Entries shown —
══════════════════════════════

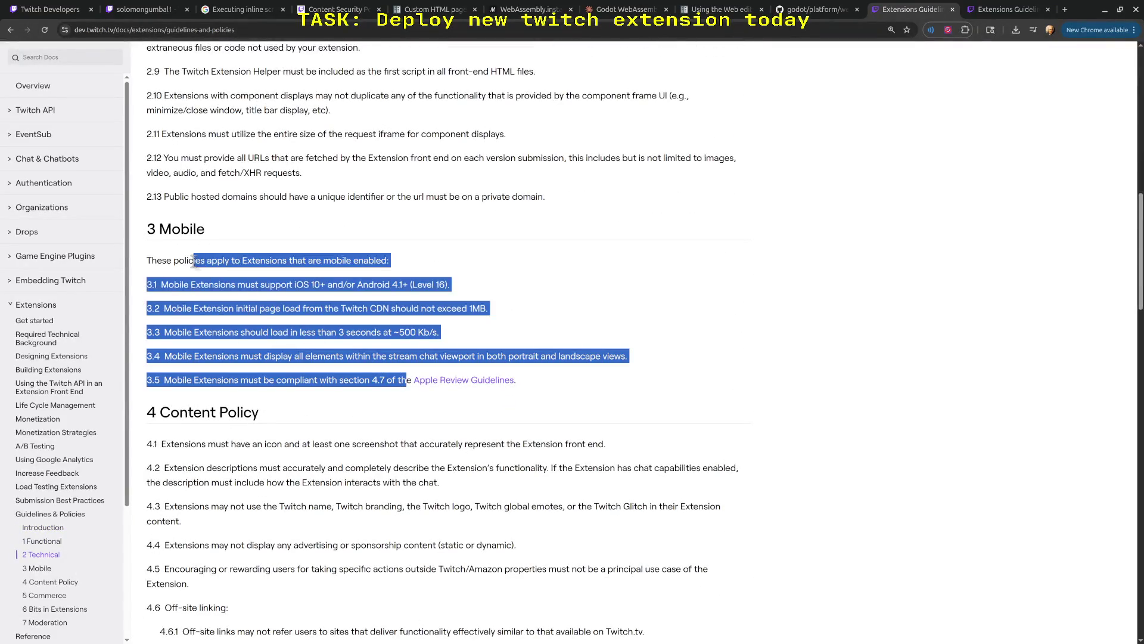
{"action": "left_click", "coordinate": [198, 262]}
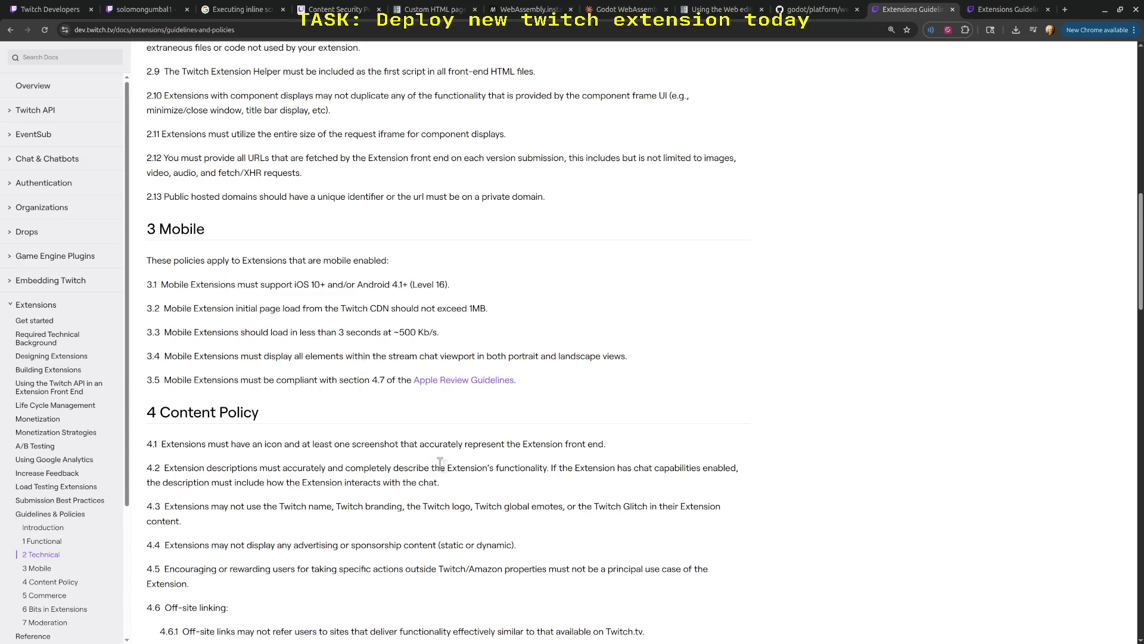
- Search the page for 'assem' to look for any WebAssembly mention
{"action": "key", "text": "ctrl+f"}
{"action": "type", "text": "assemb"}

══════════════════════════════

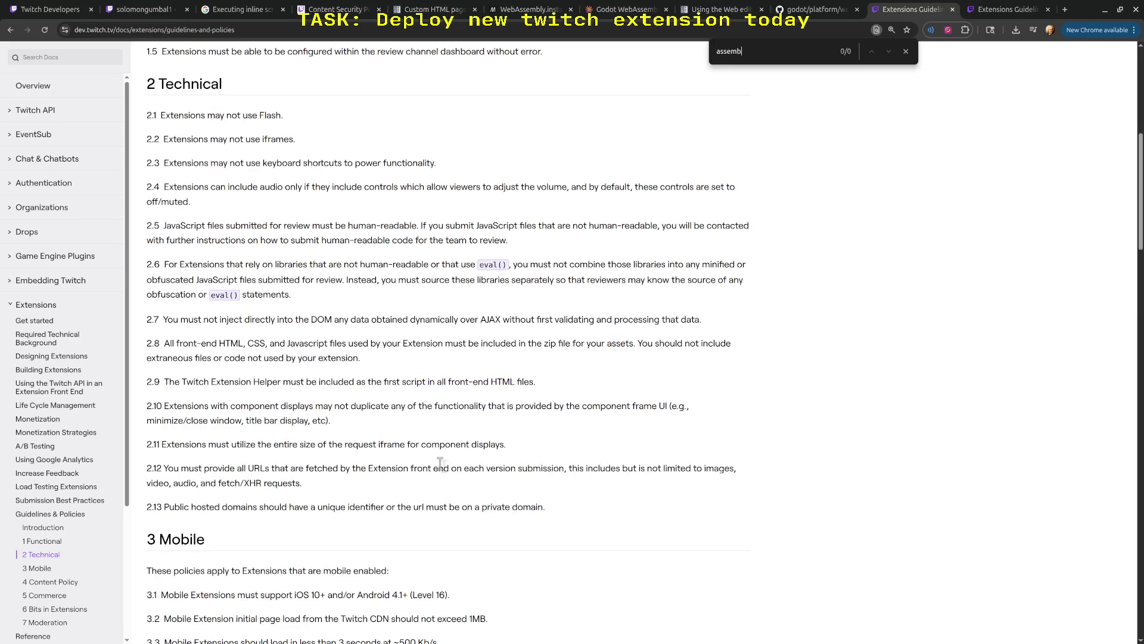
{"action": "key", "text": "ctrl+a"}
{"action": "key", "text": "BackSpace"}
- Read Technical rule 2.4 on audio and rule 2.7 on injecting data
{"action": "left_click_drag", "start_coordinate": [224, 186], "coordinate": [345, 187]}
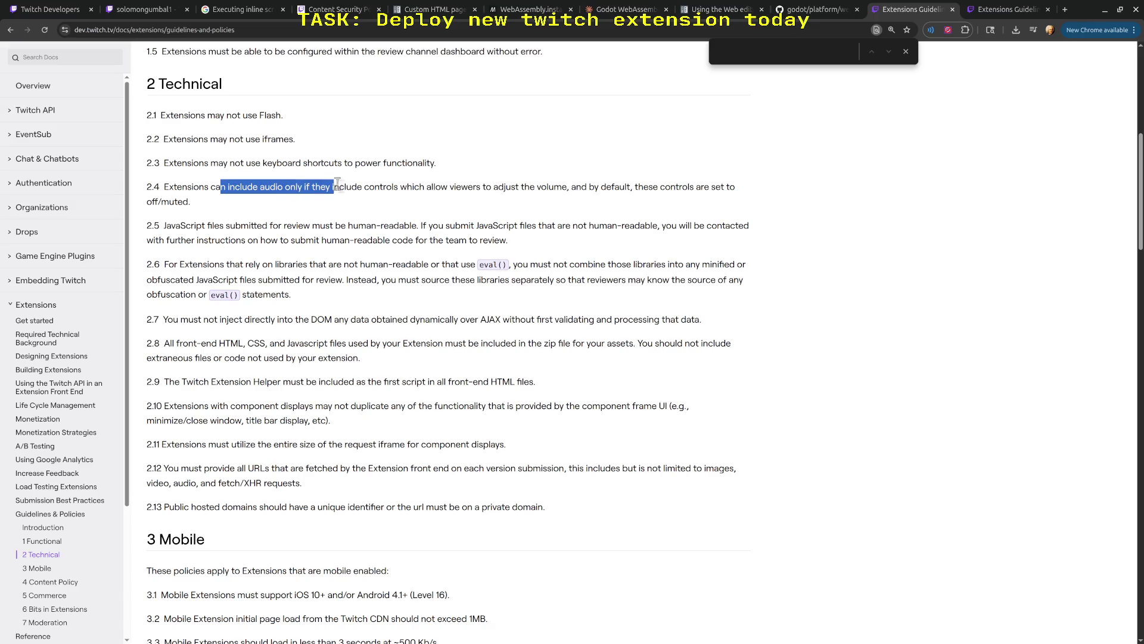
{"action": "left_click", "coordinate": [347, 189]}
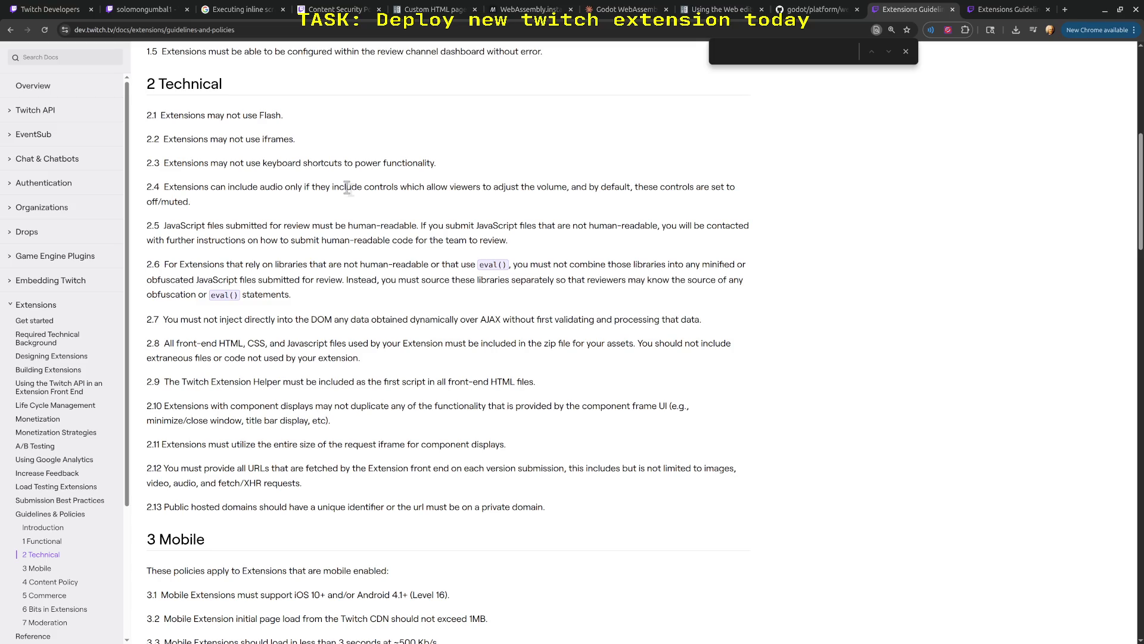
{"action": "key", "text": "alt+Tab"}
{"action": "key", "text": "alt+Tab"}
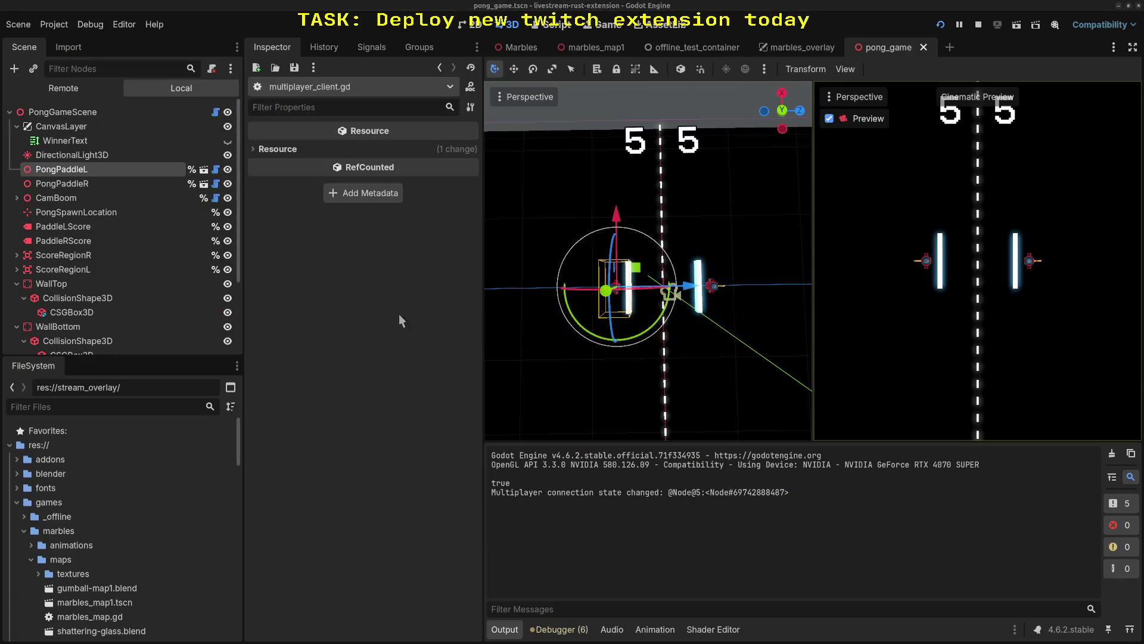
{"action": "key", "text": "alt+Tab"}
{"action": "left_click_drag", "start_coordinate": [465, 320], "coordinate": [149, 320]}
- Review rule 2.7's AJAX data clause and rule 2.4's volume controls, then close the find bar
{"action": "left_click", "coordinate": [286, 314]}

══════════════════════════════

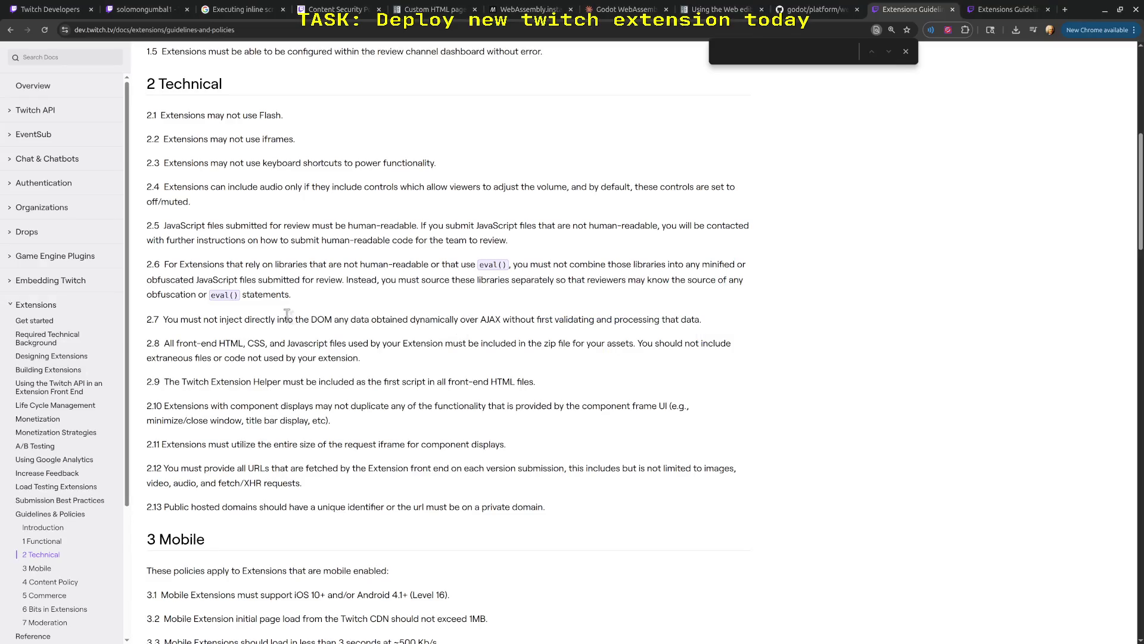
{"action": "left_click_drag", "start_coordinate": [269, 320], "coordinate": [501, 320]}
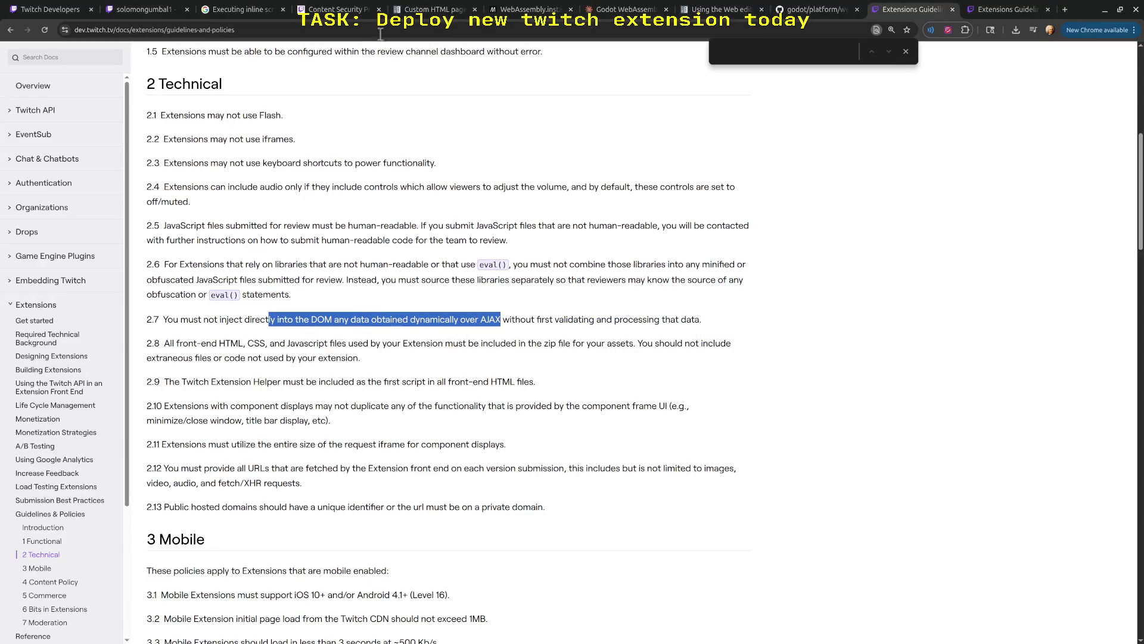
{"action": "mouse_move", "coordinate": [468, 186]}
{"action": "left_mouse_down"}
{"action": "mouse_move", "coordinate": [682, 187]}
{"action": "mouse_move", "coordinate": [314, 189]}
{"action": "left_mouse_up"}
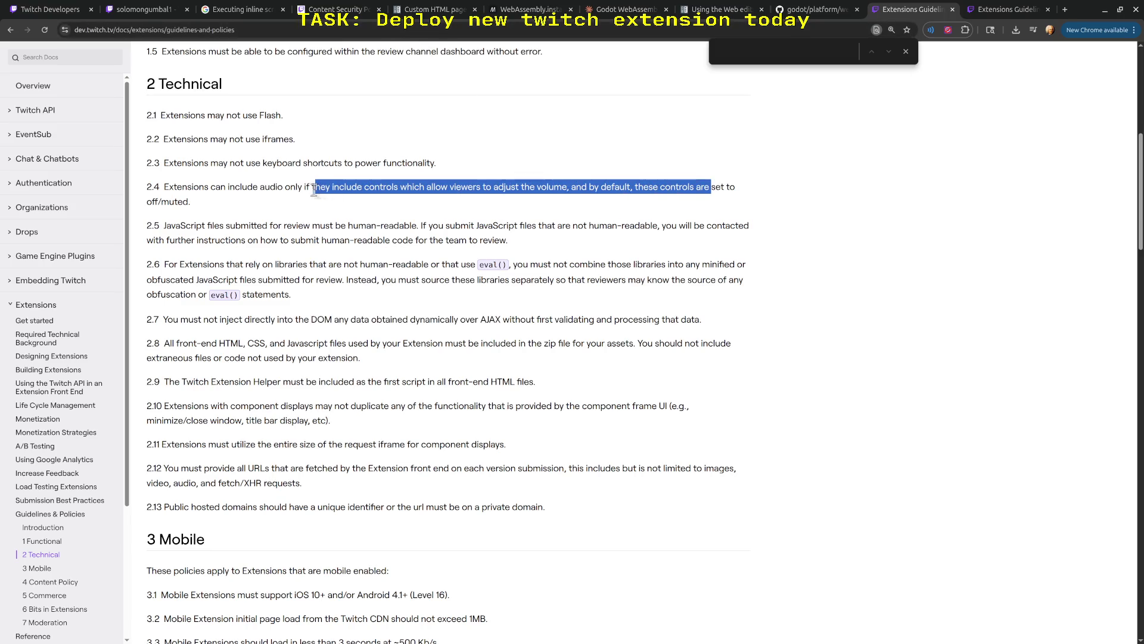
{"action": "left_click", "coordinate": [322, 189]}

══════════════════════════════

Task instructions —
Say only how many lines above contain "data", with no other words.

Task solution —
2